#### Material supplied
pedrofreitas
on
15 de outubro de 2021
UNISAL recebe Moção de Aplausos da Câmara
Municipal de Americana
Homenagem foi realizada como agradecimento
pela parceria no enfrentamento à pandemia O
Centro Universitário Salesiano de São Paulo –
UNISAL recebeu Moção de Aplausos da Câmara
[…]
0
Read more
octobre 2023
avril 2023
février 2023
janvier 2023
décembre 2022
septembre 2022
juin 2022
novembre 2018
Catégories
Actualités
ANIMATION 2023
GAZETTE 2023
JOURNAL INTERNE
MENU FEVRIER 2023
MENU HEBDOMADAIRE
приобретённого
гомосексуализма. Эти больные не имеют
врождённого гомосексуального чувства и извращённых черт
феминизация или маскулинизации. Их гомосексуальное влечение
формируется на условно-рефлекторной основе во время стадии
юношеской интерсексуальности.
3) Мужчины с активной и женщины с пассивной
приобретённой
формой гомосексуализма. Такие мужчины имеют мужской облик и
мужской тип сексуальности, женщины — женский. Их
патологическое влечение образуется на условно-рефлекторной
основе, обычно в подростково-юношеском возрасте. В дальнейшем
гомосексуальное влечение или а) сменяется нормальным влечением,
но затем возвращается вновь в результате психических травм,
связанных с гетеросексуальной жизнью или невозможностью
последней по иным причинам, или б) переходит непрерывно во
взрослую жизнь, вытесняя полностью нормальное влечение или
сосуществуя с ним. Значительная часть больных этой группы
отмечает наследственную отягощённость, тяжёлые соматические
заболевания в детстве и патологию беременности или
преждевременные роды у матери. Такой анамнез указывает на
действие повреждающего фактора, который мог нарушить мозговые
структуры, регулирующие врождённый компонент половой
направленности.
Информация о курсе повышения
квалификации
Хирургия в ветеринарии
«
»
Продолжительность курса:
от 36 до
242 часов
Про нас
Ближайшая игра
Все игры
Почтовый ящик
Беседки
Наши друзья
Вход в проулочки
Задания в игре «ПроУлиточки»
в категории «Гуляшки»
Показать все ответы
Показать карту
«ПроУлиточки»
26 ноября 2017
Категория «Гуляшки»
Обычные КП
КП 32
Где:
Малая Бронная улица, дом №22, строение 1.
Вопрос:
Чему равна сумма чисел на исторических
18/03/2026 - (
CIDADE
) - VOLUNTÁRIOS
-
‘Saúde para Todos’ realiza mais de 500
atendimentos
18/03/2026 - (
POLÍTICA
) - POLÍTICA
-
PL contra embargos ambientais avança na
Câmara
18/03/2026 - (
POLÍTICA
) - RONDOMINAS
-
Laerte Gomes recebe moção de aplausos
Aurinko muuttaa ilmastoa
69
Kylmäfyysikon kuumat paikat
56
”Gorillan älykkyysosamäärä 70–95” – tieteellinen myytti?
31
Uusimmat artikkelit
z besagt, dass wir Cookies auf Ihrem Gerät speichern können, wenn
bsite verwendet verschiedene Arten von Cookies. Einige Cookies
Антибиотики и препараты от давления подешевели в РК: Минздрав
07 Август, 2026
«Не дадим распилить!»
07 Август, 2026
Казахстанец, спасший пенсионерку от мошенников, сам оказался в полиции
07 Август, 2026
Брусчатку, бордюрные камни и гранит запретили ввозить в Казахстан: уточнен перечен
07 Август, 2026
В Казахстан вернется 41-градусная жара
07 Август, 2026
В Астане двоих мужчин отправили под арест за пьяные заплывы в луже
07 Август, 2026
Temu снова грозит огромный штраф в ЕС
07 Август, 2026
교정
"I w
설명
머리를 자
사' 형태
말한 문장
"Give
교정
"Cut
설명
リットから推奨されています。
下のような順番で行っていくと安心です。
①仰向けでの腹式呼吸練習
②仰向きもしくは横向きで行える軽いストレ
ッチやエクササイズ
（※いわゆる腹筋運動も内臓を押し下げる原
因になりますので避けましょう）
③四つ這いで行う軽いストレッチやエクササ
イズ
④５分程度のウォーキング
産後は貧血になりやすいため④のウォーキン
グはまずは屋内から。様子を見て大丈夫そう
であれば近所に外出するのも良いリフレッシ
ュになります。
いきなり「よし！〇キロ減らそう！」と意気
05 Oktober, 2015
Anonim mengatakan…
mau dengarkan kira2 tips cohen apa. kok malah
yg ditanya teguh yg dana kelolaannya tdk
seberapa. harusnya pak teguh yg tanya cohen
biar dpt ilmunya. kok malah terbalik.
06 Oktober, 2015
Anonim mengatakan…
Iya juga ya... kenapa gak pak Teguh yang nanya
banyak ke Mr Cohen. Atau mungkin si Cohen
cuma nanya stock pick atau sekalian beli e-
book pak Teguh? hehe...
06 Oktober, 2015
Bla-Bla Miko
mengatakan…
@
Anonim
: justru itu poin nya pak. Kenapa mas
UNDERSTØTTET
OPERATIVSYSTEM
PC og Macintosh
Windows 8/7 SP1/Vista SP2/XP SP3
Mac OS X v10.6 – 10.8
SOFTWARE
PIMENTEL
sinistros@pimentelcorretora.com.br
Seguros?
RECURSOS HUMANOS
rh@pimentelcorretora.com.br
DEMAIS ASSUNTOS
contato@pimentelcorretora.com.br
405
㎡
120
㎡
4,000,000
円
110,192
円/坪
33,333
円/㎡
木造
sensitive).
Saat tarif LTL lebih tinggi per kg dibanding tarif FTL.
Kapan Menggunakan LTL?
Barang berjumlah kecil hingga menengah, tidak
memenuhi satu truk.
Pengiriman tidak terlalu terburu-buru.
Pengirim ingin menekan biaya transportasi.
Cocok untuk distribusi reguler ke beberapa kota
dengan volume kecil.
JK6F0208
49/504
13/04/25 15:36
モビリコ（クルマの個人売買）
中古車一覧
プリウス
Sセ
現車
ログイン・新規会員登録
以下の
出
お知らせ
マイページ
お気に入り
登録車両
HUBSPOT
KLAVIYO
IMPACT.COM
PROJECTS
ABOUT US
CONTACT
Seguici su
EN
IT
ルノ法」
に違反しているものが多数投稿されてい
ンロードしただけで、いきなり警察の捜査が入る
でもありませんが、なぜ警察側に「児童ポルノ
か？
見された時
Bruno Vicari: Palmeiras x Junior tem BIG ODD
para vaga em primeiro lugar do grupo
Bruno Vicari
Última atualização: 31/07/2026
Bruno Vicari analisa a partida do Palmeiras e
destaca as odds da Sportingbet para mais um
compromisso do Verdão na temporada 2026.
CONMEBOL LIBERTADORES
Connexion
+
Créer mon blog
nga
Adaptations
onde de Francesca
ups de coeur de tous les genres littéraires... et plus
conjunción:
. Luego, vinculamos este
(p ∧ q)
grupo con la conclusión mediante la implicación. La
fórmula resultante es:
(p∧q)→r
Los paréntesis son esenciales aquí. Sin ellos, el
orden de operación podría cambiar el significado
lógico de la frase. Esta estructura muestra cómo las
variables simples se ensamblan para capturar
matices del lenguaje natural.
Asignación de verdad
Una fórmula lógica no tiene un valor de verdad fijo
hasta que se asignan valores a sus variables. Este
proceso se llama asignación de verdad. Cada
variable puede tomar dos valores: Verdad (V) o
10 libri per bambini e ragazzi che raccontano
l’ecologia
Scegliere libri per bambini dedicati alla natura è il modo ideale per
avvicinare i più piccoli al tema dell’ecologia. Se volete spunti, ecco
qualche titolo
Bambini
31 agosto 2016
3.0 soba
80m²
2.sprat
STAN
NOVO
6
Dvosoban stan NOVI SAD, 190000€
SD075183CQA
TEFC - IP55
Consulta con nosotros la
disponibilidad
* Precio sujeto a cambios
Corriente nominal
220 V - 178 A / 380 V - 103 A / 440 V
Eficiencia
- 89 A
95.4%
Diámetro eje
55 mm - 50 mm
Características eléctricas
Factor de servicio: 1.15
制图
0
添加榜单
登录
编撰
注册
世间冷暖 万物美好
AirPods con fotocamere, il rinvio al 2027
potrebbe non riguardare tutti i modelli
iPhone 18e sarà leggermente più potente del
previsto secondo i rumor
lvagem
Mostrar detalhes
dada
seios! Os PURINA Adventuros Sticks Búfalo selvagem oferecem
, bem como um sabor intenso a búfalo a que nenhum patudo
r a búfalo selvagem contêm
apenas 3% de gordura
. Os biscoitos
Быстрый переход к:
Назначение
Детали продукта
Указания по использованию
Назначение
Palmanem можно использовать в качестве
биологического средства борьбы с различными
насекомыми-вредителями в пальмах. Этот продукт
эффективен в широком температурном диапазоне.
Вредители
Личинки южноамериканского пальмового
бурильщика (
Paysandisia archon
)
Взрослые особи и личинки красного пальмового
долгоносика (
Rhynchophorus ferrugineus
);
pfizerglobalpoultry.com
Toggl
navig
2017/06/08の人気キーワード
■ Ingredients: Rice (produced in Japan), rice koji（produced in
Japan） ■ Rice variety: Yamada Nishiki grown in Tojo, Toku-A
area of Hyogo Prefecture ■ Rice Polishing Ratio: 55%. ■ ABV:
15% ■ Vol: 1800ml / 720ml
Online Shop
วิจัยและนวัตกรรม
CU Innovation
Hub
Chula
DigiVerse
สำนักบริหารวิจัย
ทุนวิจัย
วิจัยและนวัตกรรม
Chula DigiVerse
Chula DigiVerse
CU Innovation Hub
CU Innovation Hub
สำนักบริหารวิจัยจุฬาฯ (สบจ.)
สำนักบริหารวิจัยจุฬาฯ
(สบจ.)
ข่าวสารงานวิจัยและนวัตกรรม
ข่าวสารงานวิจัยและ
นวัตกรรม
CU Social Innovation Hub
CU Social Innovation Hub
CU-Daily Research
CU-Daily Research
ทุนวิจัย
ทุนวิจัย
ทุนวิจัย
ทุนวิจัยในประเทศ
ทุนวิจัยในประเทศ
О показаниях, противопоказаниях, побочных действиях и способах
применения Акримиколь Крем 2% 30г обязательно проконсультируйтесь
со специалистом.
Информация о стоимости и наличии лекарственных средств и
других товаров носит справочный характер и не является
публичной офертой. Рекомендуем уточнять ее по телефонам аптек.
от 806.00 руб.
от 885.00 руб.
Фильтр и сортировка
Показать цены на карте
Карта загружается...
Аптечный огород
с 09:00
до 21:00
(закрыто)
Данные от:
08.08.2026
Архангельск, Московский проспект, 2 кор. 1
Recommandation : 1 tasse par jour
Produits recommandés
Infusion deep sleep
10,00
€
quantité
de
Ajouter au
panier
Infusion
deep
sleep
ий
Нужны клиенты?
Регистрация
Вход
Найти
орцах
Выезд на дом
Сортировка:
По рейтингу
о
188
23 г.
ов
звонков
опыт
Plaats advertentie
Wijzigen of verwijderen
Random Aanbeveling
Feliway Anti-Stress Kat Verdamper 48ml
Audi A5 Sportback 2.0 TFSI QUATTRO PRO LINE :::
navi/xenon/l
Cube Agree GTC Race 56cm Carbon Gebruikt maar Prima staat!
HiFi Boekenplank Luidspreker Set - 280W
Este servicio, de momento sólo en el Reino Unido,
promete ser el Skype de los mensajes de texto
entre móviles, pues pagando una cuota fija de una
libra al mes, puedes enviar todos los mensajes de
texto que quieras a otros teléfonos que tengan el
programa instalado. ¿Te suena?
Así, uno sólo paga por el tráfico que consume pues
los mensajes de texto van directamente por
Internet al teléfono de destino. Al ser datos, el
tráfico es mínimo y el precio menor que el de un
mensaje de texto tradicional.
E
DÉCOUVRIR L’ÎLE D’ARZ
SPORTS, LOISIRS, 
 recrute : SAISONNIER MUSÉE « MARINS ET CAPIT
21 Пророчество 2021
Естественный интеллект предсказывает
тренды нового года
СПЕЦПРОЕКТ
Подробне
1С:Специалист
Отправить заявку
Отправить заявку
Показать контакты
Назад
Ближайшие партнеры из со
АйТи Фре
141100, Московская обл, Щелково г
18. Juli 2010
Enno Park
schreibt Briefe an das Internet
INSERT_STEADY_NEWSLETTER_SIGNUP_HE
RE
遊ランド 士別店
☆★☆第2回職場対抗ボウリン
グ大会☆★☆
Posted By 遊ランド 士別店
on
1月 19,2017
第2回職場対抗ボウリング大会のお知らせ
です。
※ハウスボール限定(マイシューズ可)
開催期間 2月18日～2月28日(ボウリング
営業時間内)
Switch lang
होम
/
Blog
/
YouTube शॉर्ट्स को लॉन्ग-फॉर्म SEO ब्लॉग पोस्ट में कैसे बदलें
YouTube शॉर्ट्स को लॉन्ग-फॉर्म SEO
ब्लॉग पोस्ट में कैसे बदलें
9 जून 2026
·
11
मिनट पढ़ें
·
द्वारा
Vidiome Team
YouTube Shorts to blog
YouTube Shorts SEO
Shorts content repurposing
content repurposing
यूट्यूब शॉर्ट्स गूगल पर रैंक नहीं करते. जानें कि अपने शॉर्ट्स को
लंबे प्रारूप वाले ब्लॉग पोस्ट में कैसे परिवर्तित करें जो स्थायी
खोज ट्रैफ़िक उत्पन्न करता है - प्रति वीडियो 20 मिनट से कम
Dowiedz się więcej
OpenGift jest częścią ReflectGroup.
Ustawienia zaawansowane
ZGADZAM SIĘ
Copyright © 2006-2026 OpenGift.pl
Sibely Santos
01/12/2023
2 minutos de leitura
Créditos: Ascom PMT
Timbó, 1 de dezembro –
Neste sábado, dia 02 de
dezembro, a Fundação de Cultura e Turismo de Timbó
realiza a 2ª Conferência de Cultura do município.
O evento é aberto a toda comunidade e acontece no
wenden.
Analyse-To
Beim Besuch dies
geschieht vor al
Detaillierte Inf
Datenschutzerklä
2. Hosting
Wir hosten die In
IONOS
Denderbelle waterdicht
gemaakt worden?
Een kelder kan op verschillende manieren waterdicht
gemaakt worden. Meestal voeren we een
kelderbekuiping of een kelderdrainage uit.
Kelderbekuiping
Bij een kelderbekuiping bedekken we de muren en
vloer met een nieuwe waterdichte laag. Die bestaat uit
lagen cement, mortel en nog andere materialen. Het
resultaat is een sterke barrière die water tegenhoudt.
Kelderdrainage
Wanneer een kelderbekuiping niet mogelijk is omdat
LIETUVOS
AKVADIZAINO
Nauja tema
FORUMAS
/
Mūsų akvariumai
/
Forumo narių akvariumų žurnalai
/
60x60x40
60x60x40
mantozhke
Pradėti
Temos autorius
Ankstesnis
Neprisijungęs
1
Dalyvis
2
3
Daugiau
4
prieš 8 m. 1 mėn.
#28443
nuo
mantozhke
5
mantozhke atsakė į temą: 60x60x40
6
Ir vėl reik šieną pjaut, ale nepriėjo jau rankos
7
########
▶ _To-do item_
Give again, word for word, the records from their first line to the one with "патологическое влечение образуется", and leave out all else.

▶ _Solution_
pedrofreitas
on
15 de outubro de 2021
UNISAL recebe Moção de Aplausos da Câmara
Municipal de Americana
Homenagem foi realizada como agradecimento
pela parceria no enfrentamento à pandemia O
Centro Universitário Salesiano de São Paulo –
UNISAL recebeu Moção de Aplausos da Câmara
[…]
0
Read more
octobre 2023
avril 2023
février 2023
janvier 2023
décembre 2022
septembre 2022
juin 2022
novembre 2018
Catégories
Actualités
ANIMATION 2023
GAZETTE 2023
JOURNAL INTERNE
MENU FEVRIER 2023
MENU HEBDOMADAIRE
приобретённого
гомосексуализма. Эти больные не имеют
врождённого гомосексуального чувства и извращённых черт
феминизация или маскулинизации. Их гомосексуальное влечение
формируется на условно-рефлекторной основе во время стадии
юношеской интерсексуальности.
3) Мужчины с активной и женщины с пассивной
приобретённой
формой гомосексуализма. Такие мужчины имеют мужской облик и
мужской тип сексуальности, женщины — женский. Их
патологическое влечение образуется на условно-рефлекторной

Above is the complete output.